◆ **Problem**: Your response should be the complete data, transcribed exactly.

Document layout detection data
——
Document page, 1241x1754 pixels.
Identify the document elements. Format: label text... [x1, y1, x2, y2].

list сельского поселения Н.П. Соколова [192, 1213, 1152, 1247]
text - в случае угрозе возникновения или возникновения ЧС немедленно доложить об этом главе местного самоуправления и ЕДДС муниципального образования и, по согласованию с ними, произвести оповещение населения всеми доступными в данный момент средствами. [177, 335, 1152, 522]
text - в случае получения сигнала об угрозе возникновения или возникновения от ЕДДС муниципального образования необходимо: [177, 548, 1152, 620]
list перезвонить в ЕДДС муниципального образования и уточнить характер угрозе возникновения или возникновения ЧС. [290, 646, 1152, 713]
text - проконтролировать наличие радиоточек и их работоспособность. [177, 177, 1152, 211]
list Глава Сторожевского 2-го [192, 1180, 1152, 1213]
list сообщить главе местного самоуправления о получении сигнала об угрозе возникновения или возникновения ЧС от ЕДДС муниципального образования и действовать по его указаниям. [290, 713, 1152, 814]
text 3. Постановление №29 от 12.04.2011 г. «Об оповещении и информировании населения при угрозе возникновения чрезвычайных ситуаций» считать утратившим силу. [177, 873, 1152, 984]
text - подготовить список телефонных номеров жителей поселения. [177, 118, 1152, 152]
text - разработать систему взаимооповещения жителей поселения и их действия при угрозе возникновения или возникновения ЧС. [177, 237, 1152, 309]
——
◆ **Result of the task**:
Document page, 1241x1754 pixels.
Identify the document elements. Format: label text... [x1, y1, x2, y2].

list сельского поселения Н.П. Соколова [192, 1213, 1152, 1247]
text - в случае угрозе возникновения или возникновения ЧС немедленно доложить об этом главе местного самоуправления и ЕДДС муниципального образования и, по согласованию с ними, произвести оповещение населения всеми доступными в данный момент средствами. [177, 335, 1152, 522]
text - в случае получения сигнала об угрозе возникновения или возникновения от ЕДДС муниципального образования необходимо: [177, 548, 1152, 620]
list перезвонить в ЕДДС муниципального образования и уточнить характер угрозе возникновения или возникновения ЧС. [290, 646, 1152, 713]
text - проконтролировать наличие радиоточек и их работоспособность. [177, 177, 1152, 211]
list Глава Сторожевского 2-го [192, 1180, 1152, 1213]
list сообщить главе местного самоуправления о получении сигнала об угрозе возникновения или возникновения ЧС от ЕДДС муниципального образования и действовать по его указаниям. [290, 713, 1152, 814]
text 3. Постановление №29 от 12.04.2011 г. «Об оповещении и информировании населения при угрозе возникновения чрезвычайных ситуаций» считать утратившим силу. [177, 873, 1152, 984]
text - подготовить список телефонных номеров жителей поселения. [177, 118, 1152, 152]
text - разработать систему взаимооповещения жителей поселения и их действия при угрозе возникновения или возникновения ЧС. [177, 237, 1152, 309]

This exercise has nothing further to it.